A number of anomalies are typically of use in space-flight mechanics and its useful to define the various symbols used to indicate them. Throughout pykep code and documentation we mostly use:

\(f\): True, \(M\): Mean, \(E\): Eccentric, \(N\): Hyperbolic Mean, \(H\): Hyperbolic, \(\zeta\): Gudermannian, \(L\): True longitude, \(\lambda\): Mean longitude.

To keep the various function name consistent with our naming scheme we do not use there capitalized letters so that, for example, pykep.n2h() is the name indicating a function transforming N to H. At times we also must avoid the use of single letter variables so that for example we may write, for example, mean if necessary to indicate \(M\).

All anomalies are linked with each other through algebraic explicit and implicit equations such as the most famous Kepler’s equation:

\[ M = E - e \sin E \]

and can be mostly converted to / from using dedicated functions here briefly showcased.

import pykep as pk
import numpy as np
import time
from matplotlib import pyplot as plt

We start considering a satellite on an elliptical orbit having a low eccentricity \(e=0.1\).

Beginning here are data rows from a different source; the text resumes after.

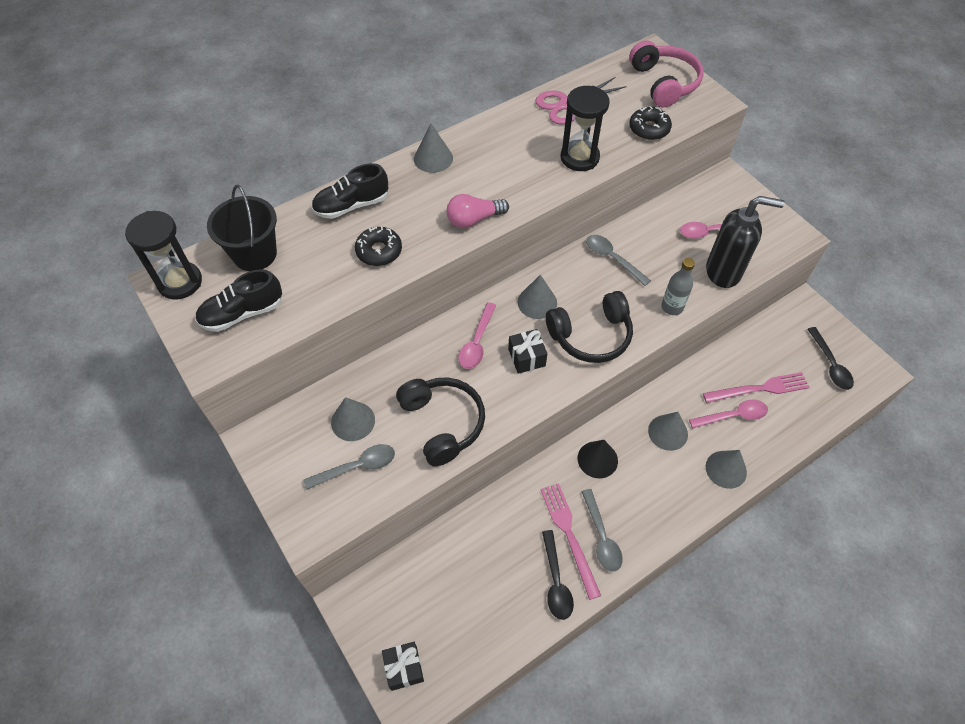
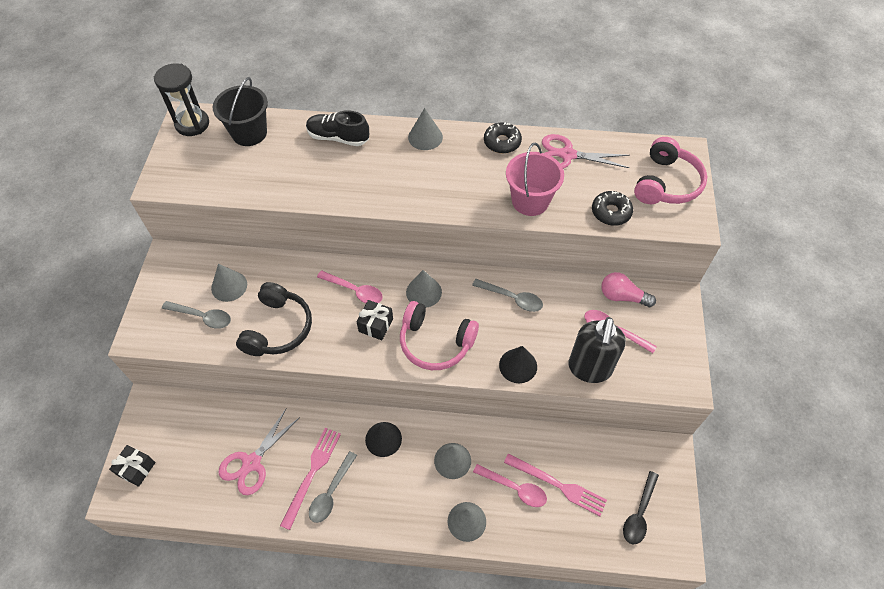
camera: 40 degrees right, 0 degrees up
black shoe [195,269,282,332] -> none
black donut [355,226,402,266] -> black donut moved to [484,122,522,153]
pink light bulb [447,194,509,228] -> pink light bulb moved to [601,272,656,307]
pink spoon [458,302,496,369] -> pink spoon turned 120 degrees counterclockwise [317,270,383,303]
black spoon [542,530,574,620] -> none
black headphones [546,291,633,363] -> pink headphones [400,301,479,370]
black hourglass [560,86,610,171] -> pink bucket [506,143,564,216]
grey spoon [586,235,651,286] -> grey spoon turned 120 degrees clockwise [472,279,543,312]
grey bottle [661,258,695,315] -> black cone [499,346,537,383]
black soap dispenser [706,196,785,288] -> black soap dispenser turned 60 degrees clockwise [568,317,626,383]
none -> pink scissors [219,409,300,495]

The relation between its True anomaly \(f\) and the eccentric anomaly \(E\) is relatively simple:

ecc = 0.5
M = 0.2
print("Eccentric Anomaly: ", pk.m2e(M, ecc))

Eccentric Anomaly:  0.39017524962497735

We may have a numpy.array of True Anomalies (or eccentricities), in which case we can use the vectorized version of the same function (note the subscript):

Ms = np.linspace(-np.pi,np.pi, 100)
Es = pk.m2e_v(Ms, ecc)
fig = plt.figure(figsize=(4,3))
plt.plot(Es,Ms)
plt.xlabel("Eccentric Anomaly")
plt.ylabel("Mean Anomaly");
../_images/b1416736a3209573fae7f62b19a64da82a90bfca0d8d8bf5e9b6c1fd53a6e1cf.png

and do the same for, e.g. the True Anomaly relation to \(M\)

fs = np.linspace(-np.pi,np.pi, 100)
Ms = pk.f2m_v(fs, ecc)
fig = plt.figure(figsize=(4,3))
plt.plot(fs,Ms)
plt.xlabel("True Anomaly")
plt.ylabel("Mean Anomaly");
../_images/230a7658ff3407297cceba581f3e7d8b7666092e69d4a4d6049c85c24050d0cd.png

Finally we may want to know about the comutational speed of these functions. Let us compute 100000 times 100 Eccentric anomalies from the Mean anomaly (i.e. solve 1e7 times Kepler’s equation):

start = time.perf_counter()
for i in range(100000):
    Es = pk.m2e_v(Ms, ecc)
end = time.perf_counter()
print(f"We solve {1e7 / (end-start):1.0f} Kepler's Equations each second." )

We solve 6157880 Kepler's Equations each second.